Un grupo de gobernadores aliados al oficialismo expresó su firme rechazo al proyecto de ley que habilita la venta de tierras fiscales, una postura que puso en jaque la sesión de la Cámara Alta programada para mañana. Esta resistencia provincial amenaza con dejar al recinto sin el quórum estricto de 37 senadores, un número indispensable para dar inicio al debate legislativo.

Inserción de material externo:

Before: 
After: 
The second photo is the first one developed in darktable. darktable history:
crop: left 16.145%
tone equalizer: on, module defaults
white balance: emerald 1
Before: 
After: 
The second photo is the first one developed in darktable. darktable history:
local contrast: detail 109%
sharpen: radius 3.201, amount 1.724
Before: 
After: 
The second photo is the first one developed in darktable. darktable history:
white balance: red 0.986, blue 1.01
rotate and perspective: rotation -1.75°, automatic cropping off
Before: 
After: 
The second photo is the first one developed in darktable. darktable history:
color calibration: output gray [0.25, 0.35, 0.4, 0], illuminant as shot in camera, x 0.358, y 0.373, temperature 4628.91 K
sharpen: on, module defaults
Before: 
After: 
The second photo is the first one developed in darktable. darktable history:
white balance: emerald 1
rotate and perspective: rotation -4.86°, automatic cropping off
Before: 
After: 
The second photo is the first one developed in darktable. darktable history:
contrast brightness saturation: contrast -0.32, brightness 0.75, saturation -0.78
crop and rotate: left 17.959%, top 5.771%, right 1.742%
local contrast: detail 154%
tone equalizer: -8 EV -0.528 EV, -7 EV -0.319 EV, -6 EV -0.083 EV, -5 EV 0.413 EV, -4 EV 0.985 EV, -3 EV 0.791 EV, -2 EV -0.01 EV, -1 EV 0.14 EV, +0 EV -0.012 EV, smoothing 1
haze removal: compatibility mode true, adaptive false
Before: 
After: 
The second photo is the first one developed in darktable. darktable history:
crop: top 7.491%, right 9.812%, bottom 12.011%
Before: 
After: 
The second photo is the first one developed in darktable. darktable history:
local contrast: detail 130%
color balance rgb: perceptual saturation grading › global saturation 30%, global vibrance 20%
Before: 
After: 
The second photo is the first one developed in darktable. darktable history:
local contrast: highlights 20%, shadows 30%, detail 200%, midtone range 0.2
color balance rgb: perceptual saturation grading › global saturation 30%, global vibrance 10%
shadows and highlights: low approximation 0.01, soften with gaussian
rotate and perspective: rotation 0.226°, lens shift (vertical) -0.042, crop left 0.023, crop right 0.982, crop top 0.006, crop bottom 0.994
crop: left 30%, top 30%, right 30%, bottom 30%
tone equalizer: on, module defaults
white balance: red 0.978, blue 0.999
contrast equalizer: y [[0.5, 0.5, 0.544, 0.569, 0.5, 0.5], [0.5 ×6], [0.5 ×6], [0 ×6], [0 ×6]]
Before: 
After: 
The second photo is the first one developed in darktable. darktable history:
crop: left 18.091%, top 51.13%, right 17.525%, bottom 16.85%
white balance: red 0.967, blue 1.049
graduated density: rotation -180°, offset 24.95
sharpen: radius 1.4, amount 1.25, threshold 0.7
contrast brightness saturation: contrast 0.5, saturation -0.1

El conflicto principal gira en torno al impacto económico y territorial que la enajenación de estos terrenos estatales tendría en las distintas jurisdicciones. Los mandatarios exigen que el Gobierno nacional incorpore modificaciones de fondo en la iniciativa para proteger los recursos locales, y presionan a sus representantes en el Congreso para que no habiliten el tratamiento si no se garantizan esos cambios en el articulado.
Ante el inminente riesgo de que se caiga la convocatoria del jueves, los principales operadores políticos del Ejecutivo iniciaron una ronda de negociaciones contrarreloj. Durante las próximas horas, las conversaciones serán determinantes para intentar acercar posiciones y asegurar los votos; de lo contrario, la sesión será suspendida y el oficialismo sufrirá un revés significativo en su agenda parlamentaria.